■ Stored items
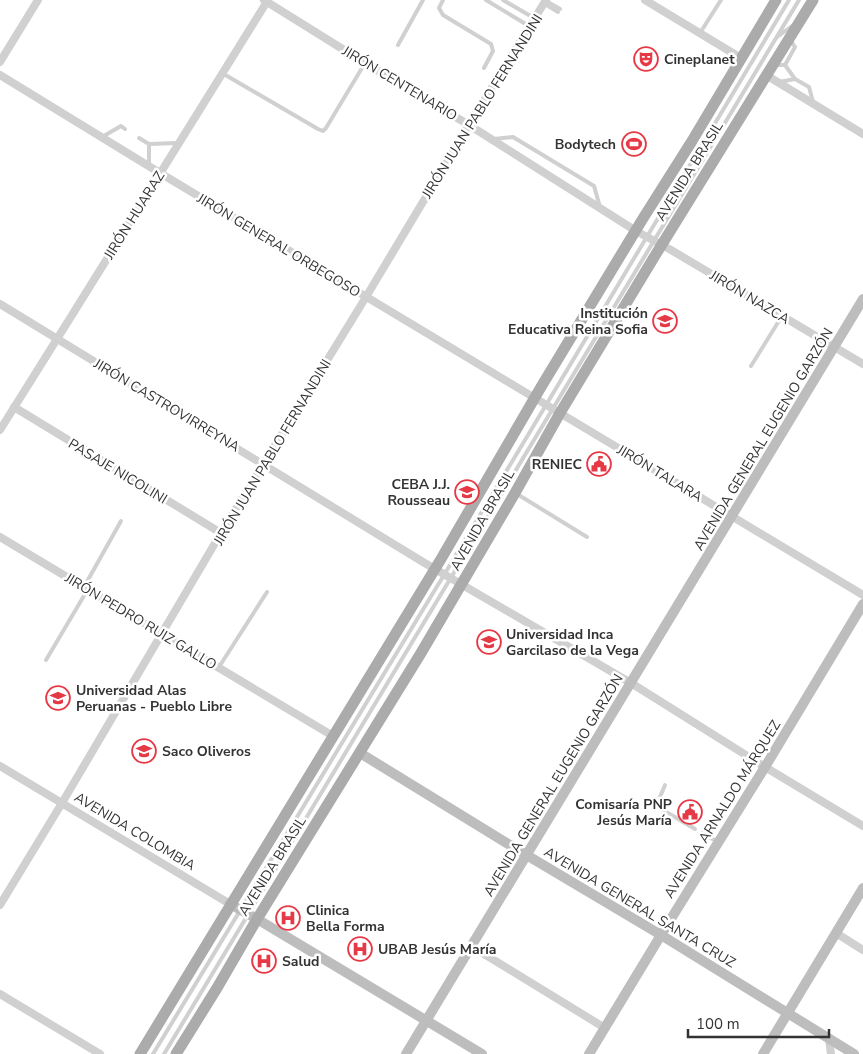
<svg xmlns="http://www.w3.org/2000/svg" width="863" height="1054" font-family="'Nunito Sans',sans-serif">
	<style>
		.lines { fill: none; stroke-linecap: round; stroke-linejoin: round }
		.lane { stroke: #d0d0d0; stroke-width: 4 }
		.street { stroke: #d0d0d0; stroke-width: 8 }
		.secondary { stroke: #bdbdbd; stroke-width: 10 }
		.primary { stroke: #ababab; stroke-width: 11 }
		.labels { text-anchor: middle; stroke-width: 5; stroke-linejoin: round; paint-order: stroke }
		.poi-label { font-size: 14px; font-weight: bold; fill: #333; stroke: #fff; text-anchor: start }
		.street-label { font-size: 14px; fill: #333; stroke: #fff }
	</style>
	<rect width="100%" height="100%" fill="#fff"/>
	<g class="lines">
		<g class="lane">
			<polyline points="443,0 439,8 443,15 491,44 493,51 484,68"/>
			<polyline points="486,0 529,26"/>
			<polyline points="503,0 534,18"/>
			<polyline points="546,1 560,9"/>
			<polyline points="545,4 558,12"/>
			<polyline points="700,33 721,0"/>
			<polyline points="777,37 792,26"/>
			<polyline points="398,45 423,0"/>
			<polyline points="774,65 785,65 795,47 791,41"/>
			<polyline points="785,65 795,79"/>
			<polyline points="222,73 318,129 323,131 326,128 365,63"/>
			<polyline points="779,82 795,79 809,87 813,102"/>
			<polyline points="102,137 121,126 125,129"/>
			<polyline points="139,138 149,144 149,167"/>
			<polyline points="494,139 513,137 594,186 600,207"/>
			<polyline points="149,144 178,143"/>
			<polyline points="751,366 782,316"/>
			<polyline points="517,494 587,537"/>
			<polyline points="84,587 121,521"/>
			<polyline points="46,660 88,589"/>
			<polyline points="219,667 267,592"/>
			<polyline points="665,785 657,804 658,807 695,829"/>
			<polyline points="702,833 718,842"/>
			<polyline points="153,1054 444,575 789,0"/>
			<polyline points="164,1054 799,0"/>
		</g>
		<g class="street">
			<polyline points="264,0 365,63 469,125 636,231 671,250 863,364"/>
			<polyline points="645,0 741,58"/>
			<polyline points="0,62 38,0"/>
			<polyline points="0,75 160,173 863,595"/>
			<polyline points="766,75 863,134"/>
			<polyline points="0,304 423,562 631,683 765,767 863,826"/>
			<polyline points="14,407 221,533"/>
			<path d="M0,430C90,287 179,143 268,0"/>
			<polyline points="0,537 333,736"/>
			<polyline points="0,766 230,904"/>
			<polyline points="0,905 62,803 221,533 366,297 478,110 546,0"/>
			<polyline points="836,933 863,950"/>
			<polyline points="471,946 605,1028"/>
			<polyline points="0,994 100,1054"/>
			<polyline points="829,1039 831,1054"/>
		</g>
		<g class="secondary">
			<polyline points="360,753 513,847 661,935 854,1054"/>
			<polyline points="230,904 257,919 482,1054"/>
			<polyline points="406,1054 863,299"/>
			<polyline points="589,1054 661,935 765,767 863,604"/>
			<polyline points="763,1054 863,888"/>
		</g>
		<g class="primary">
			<polyline points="140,1054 441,559 541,387 642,220 692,141 776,0"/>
			<polyline points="176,1054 217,988 257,919 421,653 515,493 560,413 656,254 813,0"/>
		</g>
	</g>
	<defs>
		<g id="theatre-ring" transform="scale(1.25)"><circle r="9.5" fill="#fff" stroke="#e63946" stroke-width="1.5"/><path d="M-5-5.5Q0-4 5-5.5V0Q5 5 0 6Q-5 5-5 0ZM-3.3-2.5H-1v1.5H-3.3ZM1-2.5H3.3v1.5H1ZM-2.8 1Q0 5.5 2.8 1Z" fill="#e63946"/></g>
		<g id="stadium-ring" transform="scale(1.25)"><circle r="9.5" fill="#fff" stroke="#e63946" stroke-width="1.5"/><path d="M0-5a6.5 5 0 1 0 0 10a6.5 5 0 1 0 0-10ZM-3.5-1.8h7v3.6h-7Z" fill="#e63946"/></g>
		<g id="school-ring" transform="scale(1.25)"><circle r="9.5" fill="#fff" stroke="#e63946" stroke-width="1.5"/><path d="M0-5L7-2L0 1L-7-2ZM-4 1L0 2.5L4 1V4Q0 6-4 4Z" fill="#e63946"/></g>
		<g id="civic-ring" transform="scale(1.25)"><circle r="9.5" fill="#fff" stroke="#e63946" stroke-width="1.5"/><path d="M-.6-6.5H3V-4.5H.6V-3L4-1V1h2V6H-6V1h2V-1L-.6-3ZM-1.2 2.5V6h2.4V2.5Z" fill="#e63946"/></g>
		<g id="university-ring" transform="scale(1.25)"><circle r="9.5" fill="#fff" stroke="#e63946" stroke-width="1.5"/><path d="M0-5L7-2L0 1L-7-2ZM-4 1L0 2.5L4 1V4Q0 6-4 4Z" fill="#e63946"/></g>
		<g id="hospital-ring" transform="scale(1.25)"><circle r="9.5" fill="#fff" stroke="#e63946" stroke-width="1.5"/><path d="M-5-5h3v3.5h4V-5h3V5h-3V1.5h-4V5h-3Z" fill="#e63946"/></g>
	</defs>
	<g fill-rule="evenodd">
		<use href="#theatre-ring" x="646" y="59"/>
		<use href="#stadium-ring" x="634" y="144"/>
		<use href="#school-ring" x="665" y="321"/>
		<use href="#civic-ring" x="599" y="464"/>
		<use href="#school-ring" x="467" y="492"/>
		<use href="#university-ring" x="489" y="642"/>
		<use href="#university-ring" x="58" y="698"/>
		<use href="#school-ring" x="144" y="751"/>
		<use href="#civic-ring" x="690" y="812"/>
		<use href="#hospital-ring" x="288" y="918"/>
		<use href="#hospital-ring" x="360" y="949"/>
		<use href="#hospital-ring" x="264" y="961"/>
	</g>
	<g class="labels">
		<g class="poi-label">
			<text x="664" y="64">Cineplanet</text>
			<text x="616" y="149" text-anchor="end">Bodytech</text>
			<text x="648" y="318" text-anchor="end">Institución<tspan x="648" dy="16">Educativa Reina Sofia</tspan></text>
			<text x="582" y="469" text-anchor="end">RENIEC</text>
			<text x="450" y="489" text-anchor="end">CEBA J.J.<tspan x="450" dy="16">Rousseau</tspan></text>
			<text x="506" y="639">Universidad Inca<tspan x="506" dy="16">Garcilaso de la Vega</tspan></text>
			<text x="76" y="695">Universidad Alas<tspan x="76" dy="16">Peruanas - Pueblo Libre</tspan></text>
			<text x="162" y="756">Saco Oliveros</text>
			<text x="672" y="809" text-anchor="end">Comisaría PNP<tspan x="672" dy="16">Jesús María</tspan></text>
			<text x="306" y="915">Clinica<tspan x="306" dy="16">Bella Forma</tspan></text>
			<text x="378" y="954">UBAB Jesús María</text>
			<text x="282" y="966">Salud</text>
		</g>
		<g class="street-label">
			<text transform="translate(400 83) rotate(31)" y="5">JIRÓN CENTENARIO</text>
			<text transform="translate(482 106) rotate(-58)" y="5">JIRÓN JUAN PABLO FERNANDINI</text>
			<text transform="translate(689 171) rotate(-58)" y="5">AVENIDA BRASIL</text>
			<text transform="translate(134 215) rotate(-58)" y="5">JIRÓN HUARAZ</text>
			<text transform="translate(279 245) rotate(31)" y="5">JIRÓN GENERAL ORBEGOSO</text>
			<text transform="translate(750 297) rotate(31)" y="5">JIRÓN NAZCA</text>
			<text transform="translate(167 405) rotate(31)" y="5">JIRÓN CASTROVIRREYNA</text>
			<text transform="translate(763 439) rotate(-59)" y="5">AVENIDA GENERAL EUGENIO GARZÓN</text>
			<text transform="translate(272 452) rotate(-59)" y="5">JIRÓN JUAN PABLO FERNANDINI</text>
			<text transform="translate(118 471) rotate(31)" y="5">PASAJE NICOLINI</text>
			<text transform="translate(660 473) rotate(31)" y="5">JIRÓN TALARA</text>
			<text transform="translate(482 520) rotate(-60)" y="5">AVENIDA BRASIL</text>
			<text transform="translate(141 621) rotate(31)" y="5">JIRÓN PEDRO RUIZ GALLO</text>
			<text transform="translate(553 785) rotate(-59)" y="5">AVENIDA GENERAL EUGENIO GARZÓN</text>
			<text transform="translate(722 809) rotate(-58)" y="5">AVENIDA ARNALDO MÁRQUEZ</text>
			<text transform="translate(135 831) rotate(31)" y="5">AVENIDA COLOMBIA</text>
			<text transform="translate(272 866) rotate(-58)" y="5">AVENIDA BRASIL</text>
			<text transform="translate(640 907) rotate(31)" y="5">AVENIDA GENERAL SANTA CRUZ</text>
		</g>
	</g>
	<path d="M688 1029v8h141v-8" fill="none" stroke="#333333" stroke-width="2.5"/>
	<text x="696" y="1029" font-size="15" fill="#333333" stroke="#ffffff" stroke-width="4" paint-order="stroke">100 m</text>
</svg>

■ What you have to do
What is needed is each line from the records with the word "lines" in it.

■ Your response
		.lines { fill: none; stroke-linecap: round; stroke-linejoin: round }
	<g class="lines">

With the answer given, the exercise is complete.